Friedensnobelpreisträger Schimon Peres, wie Barak Mitglied der Arbeitspartei und erklärter Gegner des Ministerpräsidenten, scheiterte mit dem Versuch, sich als dritter Kandidat nominieren zu lassen. Am Donnerstagabend lief die Frist für Bewerbungen um eine Kandidatur um Mitternacht ab, ohne dass sich weitere Bewerber meldeten. Ursprünglich hatten mehrere israelisch-arabische Politiker ihr Interesse an einer Kandidatur angemeldet.

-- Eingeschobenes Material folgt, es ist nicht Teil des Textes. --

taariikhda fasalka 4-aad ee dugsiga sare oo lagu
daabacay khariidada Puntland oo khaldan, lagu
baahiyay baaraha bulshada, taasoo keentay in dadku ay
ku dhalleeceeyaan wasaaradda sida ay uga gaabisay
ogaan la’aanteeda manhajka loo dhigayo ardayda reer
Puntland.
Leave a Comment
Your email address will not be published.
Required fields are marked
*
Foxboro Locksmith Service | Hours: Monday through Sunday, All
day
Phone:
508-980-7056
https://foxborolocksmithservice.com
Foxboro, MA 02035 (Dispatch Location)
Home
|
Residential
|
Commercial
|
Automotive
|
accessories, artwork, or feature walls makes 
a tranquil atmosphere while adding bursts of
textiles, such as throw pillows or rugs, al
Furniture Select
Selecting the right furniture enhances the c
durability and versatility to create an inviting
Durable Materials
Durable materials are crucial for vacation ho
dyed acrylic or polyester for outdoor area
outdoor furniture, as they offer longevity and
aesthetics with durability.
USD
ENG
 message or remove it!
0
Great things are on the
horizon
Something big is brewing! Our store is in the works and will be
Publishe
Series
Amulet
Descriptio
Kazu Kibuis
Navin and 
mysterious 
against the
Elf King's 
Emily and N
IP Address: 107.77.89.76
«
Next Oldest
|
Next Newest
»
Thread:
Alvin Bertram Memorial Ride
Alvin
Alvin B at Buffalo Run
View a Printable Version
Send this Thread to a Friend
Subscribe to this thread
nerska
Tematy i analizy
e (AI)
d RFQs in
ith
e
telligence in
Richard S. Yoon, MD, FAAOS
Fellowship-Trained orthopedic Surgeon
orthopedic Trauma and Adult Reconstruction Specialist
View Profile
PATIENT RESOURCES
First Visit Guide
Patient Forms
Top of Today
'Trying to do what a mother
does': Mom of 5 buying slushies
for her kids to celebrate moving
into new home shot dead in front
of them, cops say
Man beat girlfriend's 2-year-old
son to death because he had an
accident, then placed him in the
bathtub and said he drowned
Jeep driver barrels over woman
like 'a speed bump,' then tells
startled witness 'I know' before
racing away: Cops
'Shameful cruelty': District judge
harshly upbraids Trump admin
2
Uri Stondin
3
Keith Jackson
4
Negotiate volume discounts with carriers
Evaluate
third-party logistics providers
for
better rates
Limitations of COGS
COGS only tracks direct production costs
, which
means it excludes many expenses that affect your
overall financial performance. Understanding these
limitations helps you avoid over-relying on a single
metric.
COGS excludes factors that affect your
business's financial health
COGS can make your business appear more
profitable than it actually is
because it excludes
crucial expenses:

Meeretz-Partei versagt Unterstützung
Der 77 Jahre alte Peres scheiterte mit seiner Kandidatur, weil ihm die liberale Meretz-Partei die Unterstützung versagte. Die Partei fürchtete eine Spaltung des Friedenslagers in der Knesset und eine Niederlage gegen die rechte Opposition, die eine harte Linie gegenüber den Palästinensern befürwortet. Der ehemalige Ministerpräsident und Außenminister brauchte nach der israelischen Verfassung die Unterstützung der zehn Meretz-Abgeordneten, da Barak bereits als Kandidat der von ihm geführten Arbeitspartei fest stand. Der Ministerpräsident wird in Israel direkt vom Volk gewählt.
Mehrere am Freitag veröffentlichte Meinungsumfragen bestätigten einen klaren Vorsprung Scharons vor Barak. Nach einer Umfrage der Tageszeitung „Jedioth Achronoth“ liegt der Likud-Politiker zur Zeit mit 49 zu 38 Prozent deutlich vor Barak.